- **Given records**
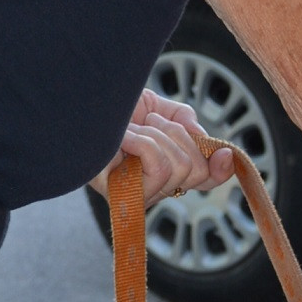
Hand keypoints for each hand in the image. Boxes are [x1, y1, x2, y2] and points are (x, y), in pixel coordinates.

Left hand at [92, 91, 236, 205]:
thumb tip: (207, 142)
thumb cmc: (110, 108)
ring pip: (179, 167)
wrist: (76, 105)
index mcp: (166, 167)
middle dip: (178, 134)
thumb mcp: (157, 107)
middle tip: (150, 121)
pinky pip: (159, 168)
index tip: (225, 154)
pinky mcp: (123, 195)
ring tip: (130, 129)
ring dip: (156, 135)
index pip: (204, 179)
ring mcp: (139, 194)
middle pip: (196, 170)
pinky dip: (145, 142)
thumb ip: (185, 121)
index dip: (220, 169)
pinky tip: (123, 138)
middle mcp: (155, 187)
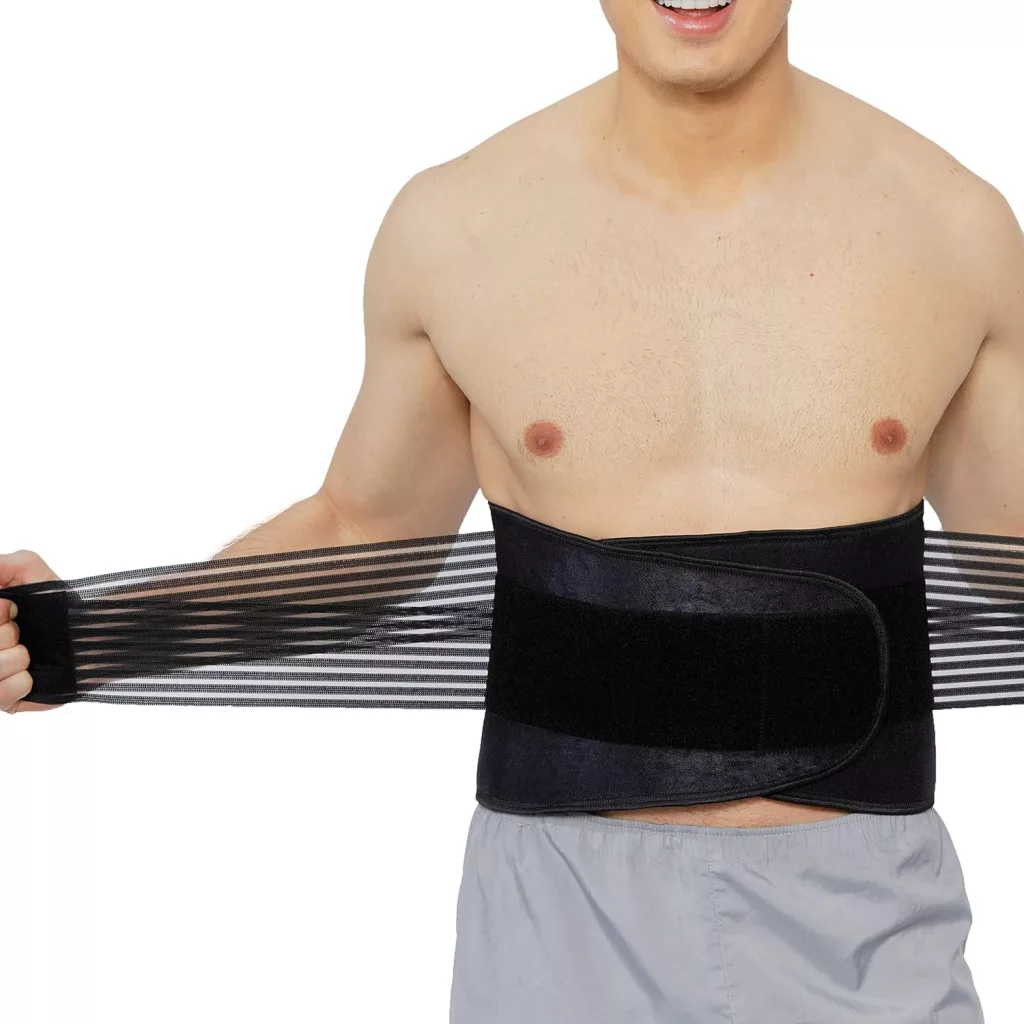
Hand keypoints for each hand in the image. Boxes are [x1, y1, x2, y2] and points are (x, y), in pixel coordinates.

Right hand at [0, 550, 61, 713]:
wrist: (93, 631)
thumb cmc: (57, 602)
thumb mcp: (26, 567)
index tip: (11, 608)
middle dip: (4, 634)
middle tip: (21, 631)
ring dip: (15, 657)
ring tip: (30, 652)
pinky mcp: (6, 701)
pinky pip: (0, 695)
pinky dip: (21, 682)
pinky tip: (33, 674)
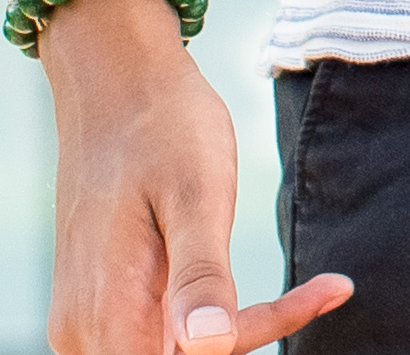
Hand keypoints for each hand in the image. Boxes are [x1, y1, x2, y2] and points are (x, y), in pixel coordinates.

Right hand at [41, 0, 350, 354]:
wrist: (115, 82)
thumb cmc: (161, 126)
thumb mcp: (196, 193)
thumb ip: (200, 275)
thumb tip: (208, 347)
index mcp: (106, 311)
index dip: (250, 339)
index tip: (325, 291)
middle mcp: (84, 329)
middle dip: (247, 336)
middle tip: (319, 291)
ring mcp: (86, 317)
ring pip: (174, 350)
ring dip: (235, 331)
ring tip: (310, 290)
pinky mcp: (100, 301)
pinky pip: (159, 330)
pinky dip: (213, 317)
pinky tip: (270, 294)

- **What is expected**
Taking the line containing "ring mcp: (86, 317)" as the first, please return it and every line after it through the end of the entries, exactly and only those.

- **Response**
ring mcp: (86, 317)
ring pip: (174, 350)
ring dip: (235, 331)
ring tip: (310, 290)
pinky mcp: (100, 301)
pinky pip: (159, 330)
pinky dip: (213, 317)
pinky tip: (270, 294)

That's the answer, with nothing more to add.